Technology
Marwan Naamani / AFP / Getty Images

Solar-powered plane on flight around the world

A Swiss solar-powered plane took off early Monday in an attempt to circumnavigate the globe using renewable energy

A Swiss solar-powered plane took off from Abu Dhabi early Monday, marking the start of the first attempt to fly around the world without a drop of fuel.

Solar Impulse founder André Borschberg was at the controls of the single-seater when it took off from the Al Bateen Executive Airport. Borschberg will trade off piloting with Solar Impulse co-founder Bertrand Piccard during stop-overs on a journey that will take months to complete.

The Swiss pilots say their aim is to create awareness about replacing "old polluting technologies with clean and efficient technologies." 

"Miracles can be achieved with renewables such as solar power. We want to show we can fly day and night in an aircraft without a drop of fuel," Piccard told reporters last month.

The plane is expected to reach its first destination — Muscat, Oman — after about 10 hours of flight.

Some legs of the trip, such as over the Pacific and Atlantic oceans, will mean five or six straight days of flying solo.

The lightweight Solar Impulse 2, a larger version of a single-seat prototype that first flew five years ago, is made of carbon fiber and has 17,248 solar cells built into the wing that supply the plane with renewable energy. The solar cells recharge four lithium polymer batteries.

The company says the plane has a 236-foot wingspan, larger than that of the Boeing 747, but weighs only about as much as a car at around 5,070 pounds.

In June, the plane made an inaugural flight of two hours and 17 minutes above western Switzerland, just two months after it was unveiled.

After Oman, the plane will head to India, where it will make two stops, then to China and Myanmar before heading across the Pacific and stopping in Hawaii. Then it will head to Phoenix, Arizona, and John F. Kennedy International Airport in New York.
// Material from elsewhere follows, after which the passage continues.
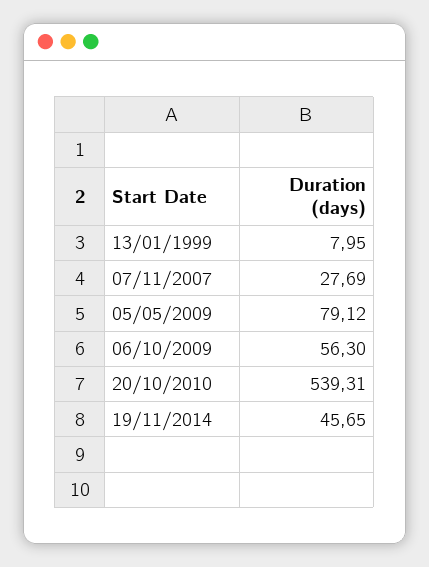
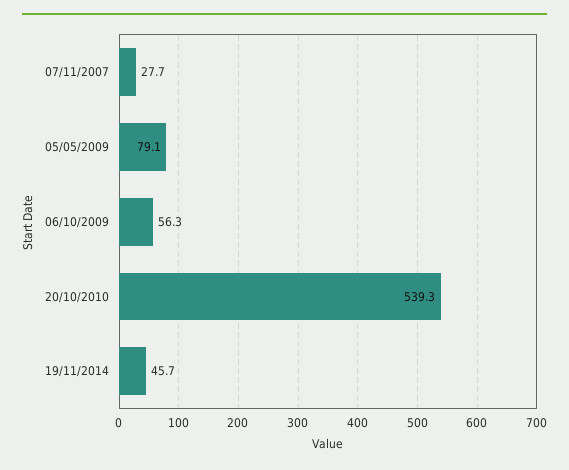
13/01/1999: 7.95 -> none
The path across the Atlantic will depend on the weather and could include a stop in southern Europe or Morocco before ending in Abu Dhabi.

The round-the-world trip is expected to end in late July or even August.
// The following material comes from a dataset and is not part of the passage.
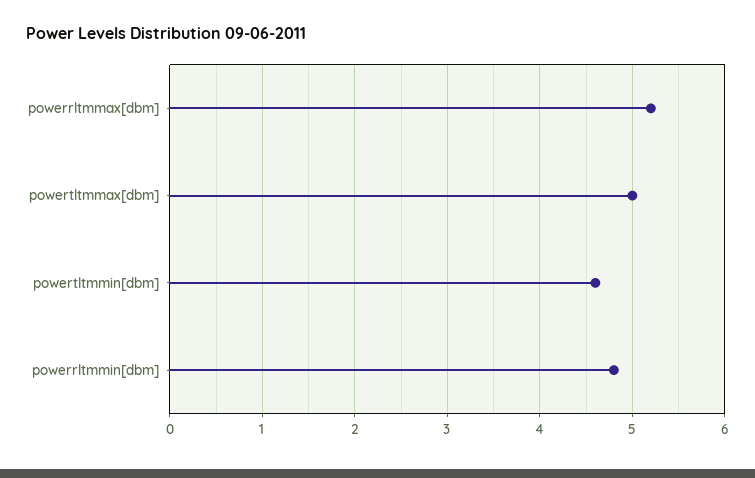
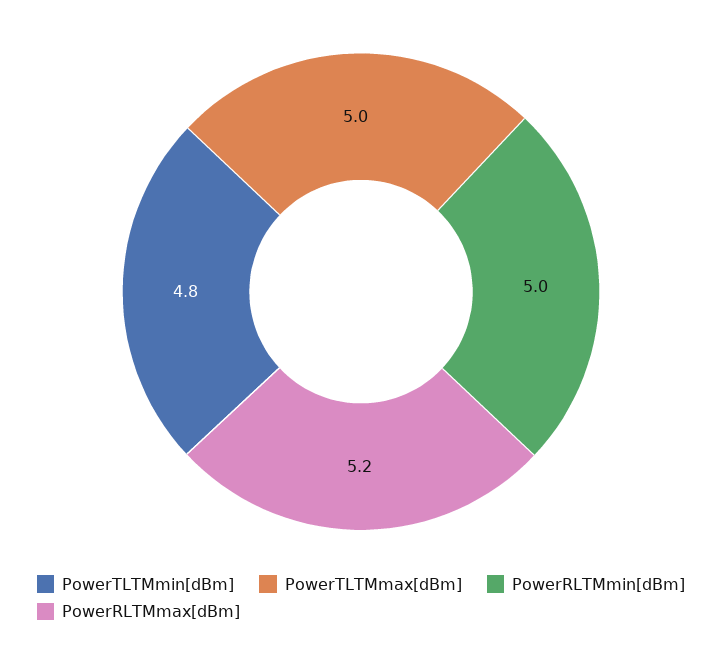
powertltmmin[dbm]: 4.6 -> 4.8
powerrltmmin[dbm]: 4.8 -> 5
Borschberg and Piccard say they want to push politicians, celebrities and private citizens to "confront the Conference on Climate Change of the United Nations, which will define the new Kyoto protocol in December 2015 in Paris." All countries are supposed to present targets for a new global climate agreement that governments plan to adopt at the meeting.

The UAE-based Masdar, the Abu Dhabi government's clean-energy company, is a key sponsor of the flight.